• _TASK TO CARRY OUT_
Return every line of the records that includes the string "numOctaves".

• _RECORDS FOR THE TASK_
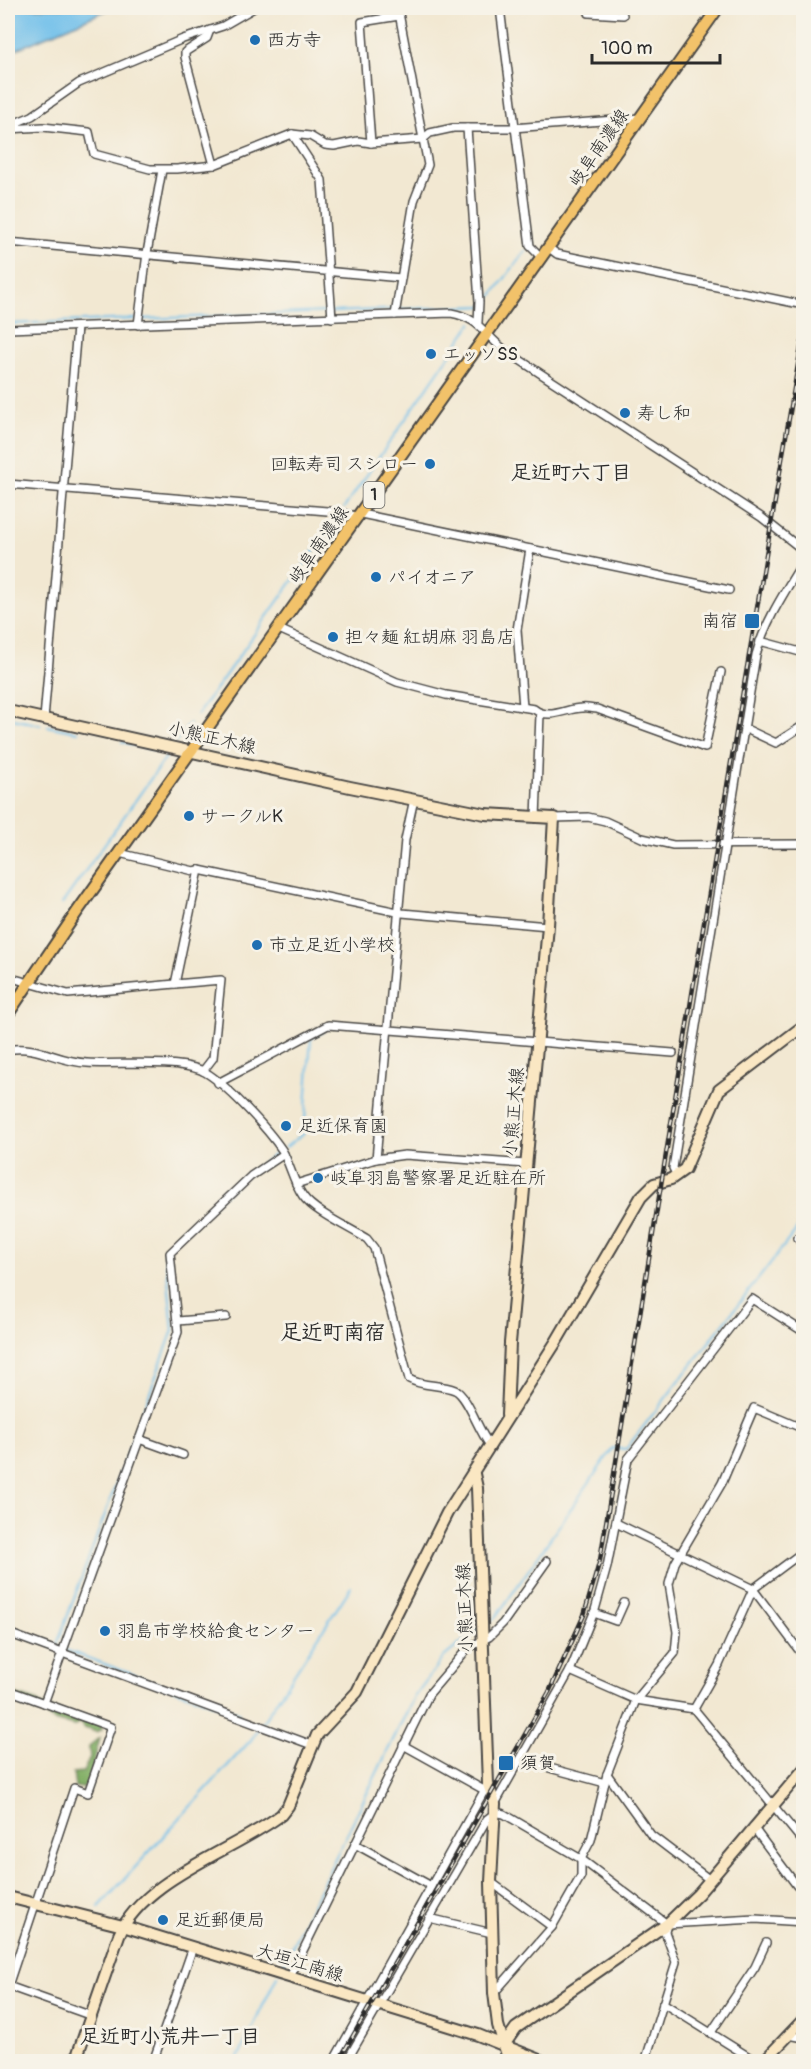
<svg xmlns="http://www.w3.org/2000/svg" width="811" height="2069" font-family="Pangolin,'Klee One',sans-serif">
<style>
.forest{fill:#84b067;stroke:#586e49;stroke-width:1.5}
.water{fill:#70bfea;stroke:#4e758a;stroke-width:1.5}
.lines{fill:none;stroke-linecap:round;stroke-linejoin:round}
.stream{stroke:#70bfea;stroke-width:2}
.street-casing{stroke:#494744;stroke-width:10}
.secondary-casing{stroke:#494744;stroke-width:14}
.primary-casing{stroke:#494744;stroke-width:14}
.street{stroke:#fff;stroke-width:7}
.secondary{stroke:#fae7c3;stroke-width:10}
.primary{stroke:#f2c26a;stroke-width:10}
.rail-casing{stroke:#2b2b2b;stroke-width:4.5}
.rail{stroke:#f7f3e8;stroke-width:2;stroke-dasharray:7;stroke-linecap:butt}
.poi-dot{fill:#1f6fb2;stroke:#f7f3e8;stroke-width:2}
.labels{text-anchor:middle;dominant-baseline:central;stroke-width:6;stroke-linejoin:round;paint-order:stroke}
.shield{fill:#f7f3e8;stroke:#686764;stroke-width:1.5}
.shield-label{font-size:16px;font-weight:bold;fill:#2b2b2b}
.poi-label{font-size:18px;fill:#2b2b2b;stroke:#f7f3e8;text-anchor:start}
.street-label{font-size:18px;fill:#2b2b2b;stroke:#f7f3e8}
.neighbourhood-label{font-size:20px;font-weight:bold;fill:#2b2b2b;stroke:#f7f3e8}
.quarter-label{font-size:21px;font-weight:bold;fill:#2b2b2b;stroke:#f7f3e8}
</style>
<rect width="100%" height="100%" fill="#f7f3e8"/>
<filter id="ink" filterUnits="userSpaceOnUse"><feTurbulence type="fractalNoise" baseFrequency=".0167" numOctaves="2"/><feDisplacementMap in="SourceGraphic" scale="12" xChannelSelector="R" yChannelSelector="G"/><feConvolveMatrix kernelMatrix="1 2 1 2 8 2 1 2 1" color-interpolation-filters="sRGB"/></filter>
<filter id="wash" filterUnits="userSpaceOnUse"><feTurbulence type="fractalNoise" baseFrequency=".008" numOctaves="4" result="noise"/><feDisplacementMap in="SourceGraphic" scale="24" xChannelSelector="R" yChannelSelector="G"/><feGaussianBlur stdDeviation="1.35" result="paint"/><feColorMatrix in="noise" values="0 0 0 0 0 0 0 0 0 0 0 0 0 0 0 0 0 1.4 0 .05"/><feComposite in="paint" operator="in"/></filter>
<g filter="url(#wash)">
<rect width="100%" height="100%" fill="#f2e8d2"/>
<!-- forest -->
<g class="forest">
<path d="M8 1692 36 1701 43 1706 101 1723 102 1729 96 1732 84 1728 81 1722 74 1726 54 1721 41 1712H35L28 1704 8 1699Z"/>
<path d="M100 1738 90 1777 84 1788 75 1787 73 1773 83 1772 90 1758 89 1747Z"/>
</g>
<!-- water -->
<path class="water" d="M8 8H112L8 53Z"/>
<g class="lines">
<!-- stream -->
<g class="stream">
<path d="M484 306 526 250"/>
<path d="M142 319 484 306"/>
<path d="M8 324 136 319"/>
<path d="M344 508 472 323"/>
<path d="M197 715 338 517"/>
<path d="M8 718 41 725"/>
<path d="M47 726 78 732"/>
<path d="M176 742 190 723"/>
<path d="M62 904 169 753 122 742"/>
<path d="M286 1147 304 1133 311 1038 324 1031"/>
<path d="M485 1625 496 1617 613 1448 626 1449 804 1220"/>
<path d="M8 1629 239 1713"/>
<path d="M56 1647 173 1330 165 1249 247 1174 277 1153"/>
<path d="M99 1907 251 1740 351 1587"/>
<path d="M280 1971 414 1697 444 1657 478 1629"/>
<path d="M236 2062 277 1976"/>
</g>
</g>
</g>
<g filter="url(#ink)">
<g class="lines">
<!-- street casing -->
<g class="street-casing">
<g id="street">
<path d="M500 8 530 246 542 258"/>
<path d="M588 8 589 13 623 15"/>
<path d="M210 30 207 38 185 52V57L214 165"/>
<path d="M8 126 32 116 79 83 183 39 223 26 254 8"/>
<path d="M467 128 479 302 478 322"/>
<path d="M8 129 43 127 89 132 94 154 150 169H177L214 165 292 134 310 136 325 145 334 146 358 141 371 143 423 139 430 133 453 128H513L640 118"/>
<path d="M292 134 322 180 332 318"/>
<path d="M371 143 362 22 399 16"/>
<path d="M8 242 401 278"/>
<path d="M549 248 557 254 804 305"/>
<path d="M395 315 414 201 428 165 398 8"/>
<path d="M138 325 147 253 162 170"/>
<path d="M8 329 451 313C480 318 484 335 506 351L761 517 804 551"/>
<path d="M8 484 339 512 359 517"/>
<path d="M361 514 729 590"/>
<path d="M279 629 397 682 446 695 534 709C549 721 566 708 582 708 587 707 592 709 597 709L705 748 721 672"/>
<path d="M760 641 804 653"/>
<path d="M523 707 517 630 530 549"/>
<path d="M44 719 77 327"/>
<path d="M744 728 776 743 804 725"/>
<path d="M536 818 540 714"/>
<path d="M554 818 588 817 605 821 642 838 673 845 804 844"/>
<path d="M119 853 194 871 199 870 402 913 548 926"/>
<path d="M199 870 175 984 221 980 213 1058 203 1071"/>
<path d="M8 977 68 994 175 984"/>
<path d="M8 1050C37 1044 57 1062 87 1063 118 1065 173 1059 201 1070 223 1080 268 1129 282 1150 290 1164 293 1182 303 1196 314 1212 350 1228 367 1239L374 1248 409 1379C423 1387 440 1384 455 1390 468 1396 478 1431 490 1445"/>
<path d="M218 1083 328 1025 673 1053"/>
<path d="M376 1159 405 840 414 799"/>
<path d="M677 1176 673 1168 756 655C765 621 786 590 804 560"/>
<path d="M296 1184 376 1159 405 1155 526 1164"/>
<path d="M797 1238 804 1242"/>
<path d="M178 1321 226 1317"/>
<path d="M139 1439 183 1455"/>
<path d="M616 1523 753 1589 804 1657"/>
<path d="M594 1613 616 1621 624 1603"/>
<path d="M8 1633 312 1745"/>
<path d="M570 1671 636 1700 694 1709 804 1843"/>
<path d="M8 1690 111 1727 88 1793 74 1788 8 1986"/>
<path d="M44 1703 178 1332 170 1253 251 1176 284 1154"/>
<path d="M694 1709 719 1665 753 1589 804 1551"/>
<path d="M403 1745 484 1790"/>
<path d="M520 1760 605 1783"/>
<path d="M607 1774 651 1835 710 1880"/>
<path d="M495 1804 570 1671 595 1610 607 1567 628 1459 752 1299 804 1332"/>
<path d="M495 1812 504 1814 581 1859 667 1924 755 1919 804 1922"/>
<path d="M753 1827 797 1886"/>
<path d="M355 1844 431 1886"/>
<path d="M491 1882 552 1927"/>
<path d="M429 1918 492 1933"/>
<path d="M290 1977 429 1694 468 1648 489 1637 503 1623 547 1561"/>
<path d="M8 1986 92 2016"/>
<path d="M494 1993 552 1927 581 1876V1859L591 1840 607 1774 636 1700 675 1653 677 1632 669 1584 675 1563 722 1483 754 1408 804 1429"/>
<path d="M663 2003 757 2062"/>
<path d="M712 2031 755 1967 766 1943"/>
<path d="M789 2035 804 2038"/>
<path d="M153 2062 193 1947"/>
<path d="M333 2062 488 1784"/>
<path d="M346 2062 487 1819 495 1813"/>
<path d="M645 2062 676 1962 665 1932 667 1924"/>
</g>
</g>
<!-- secondary casing -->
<g class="secondary-casing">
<g id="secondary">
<path d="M8 711 350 787 485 814 554 818 548 926 510 1343 507 1415"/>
<path d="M474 1474 477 1488 488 1784 495 1804 491 1882 494 1993 498 2025 509 2062"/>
<path d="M8 1897 123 1926 478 2035 545 2062"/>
<path d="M504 2045 516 2028 667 1924 698 1894 804 1769"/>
<path d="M75 2062 119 1935C144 1878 233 1851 281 1815L288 1806 317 1735 357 1692 447 1513 556 1342 641 1197 654 1184 671 1179 685 1169 719 1090 802 1027"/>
<path d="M763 2062 804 2019"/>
</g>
</g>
<!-- primary casing -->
<g class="primary-casing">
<path id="primary" d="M8 1014 77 912 718 8"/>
</g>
<!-- street -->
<use href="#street" class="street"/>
<!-- secondary -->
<use href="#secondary" class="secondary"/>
<!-- primary -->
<use href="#primary" class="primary"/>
<!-- rail casing -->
<g class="rail-casing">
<path id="rail" d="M338 2062 549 1692 584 1615 600 1560 693 988 804 329"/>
</g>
<!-- rail -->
<use href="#rail" class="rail"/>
</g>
</g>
<!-- markers -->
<g class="poi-dot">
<circle cx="255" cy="40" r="6"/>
<circle cx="431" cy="354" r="6"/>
<circle cx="625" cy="413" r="6"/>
<circle cx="430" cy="464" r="6"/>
<circle cx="376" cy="577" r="6"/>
<rect x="744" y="613" width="16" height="16" rx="3"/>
<circle cx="333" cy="637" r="6"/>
<circle cx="189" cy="816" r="6"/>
<circle cx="257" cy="945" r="6"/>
<circle cx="286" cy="1126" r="6"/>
<circle cx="318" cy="1178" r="6"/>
<circle cx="105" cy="1631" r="6"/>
<rect x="498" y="1755" width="16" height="16" rx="3"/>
<circle cx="163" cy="1920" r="6"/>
</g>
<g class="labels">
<!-- shield labels -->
<rect class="shield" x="363.5" y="482" width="21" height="26" rx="4.5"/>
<g class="shield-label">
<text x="374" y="495">1</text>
</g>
<!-- poi labels -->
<g class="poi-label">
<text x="267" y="40">西方寺</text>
<text x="443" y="354">エッソSS</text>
<text x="637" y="413">寿し和</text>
<text x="418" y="464" text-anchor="end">回転寿司 スシロー</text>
<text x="388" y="577">パイオニア</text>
<text x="738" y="621" text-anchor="end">南宿</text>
<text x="345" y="637">担々麺 紅胡麻 羽島店</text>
<text x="201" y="816">サークルK</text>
<text x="269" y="945">市立足近小学校</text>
<text x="298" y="1126">足近保育園</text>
<text x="330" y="1178">岐阜羽島警察署足近駐在所</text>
<text x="117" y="1631">羽島市学校給食センター</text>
<text x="520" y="1763">須賀</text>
<text x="175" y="1920">足近郵便局</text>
</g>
<!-- street labels -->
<g class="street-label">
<text transform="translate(599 148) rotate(-55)">岐阜南濃線</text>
<text transform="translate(319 545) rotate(-55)">岐阜南濃線</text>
<text transform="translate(212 738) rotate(13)">小熊正木線</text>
<text transform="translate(514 1112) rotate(-85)">小熊正木線</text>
<text transform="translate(465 1608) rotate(-92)">小熊正木線</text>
<text transform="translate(300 1963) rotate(17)">大垣江南線</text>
</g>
<!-- neighbourhood labels -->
<g class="neighbourhood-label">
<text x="571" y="472">足近町六丁目</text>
<text x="170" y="2036">足近町小荒井一丁目</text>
</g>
<!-- quarter labels -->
<g class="quarter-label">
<text x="333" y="1332">足近町南宿</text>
</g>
</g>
<!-- margin -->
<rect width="811" height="2069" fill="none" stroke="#f7f3e8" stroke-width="30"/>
<!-- scale -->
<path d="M592 54v9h128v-9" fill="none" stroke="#2b2b2b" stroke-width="3"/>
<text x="601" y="54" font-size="18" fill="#2b2b2b" stroke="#f7f3e8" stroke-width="4.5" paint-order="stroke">100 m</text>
</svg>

• _TASK RESPONSE_
<filter id="ink" filterUnits="userSpaceOnUse"><feTurbulence type="fractalNoise" baseFrequency=".0167" numOctaves="2"/><feDisplacementMap in="SourceGraphic" scale="12" xChannelSelector="R" yChannelSelector="G"/><feConvolveMatrix kernelMatrix="1 2 1 2 8 2 1 2 1" color-interpolation-filters="sRGB"/></filter>
<filter id="wash" filterUnits="userSpaceOnUse"><feTurbulence type="fractalNoise" baseFrequency=".008" numOctaves="4" result="noise"/><feDisplacementMap in="SourceGraphic" scale="24" xChannelSelector="R" yChannelSelector="G"/><feGaussianBlur stdDeviation="1.35" result="paint"/><feColorMatrix in="noise" values="0 0 0 0 0 0 0 0 0 0 0 0 0 0 0 0 0 1.4 0 .05"/><feComposite in="paint" operator="in"/></filter>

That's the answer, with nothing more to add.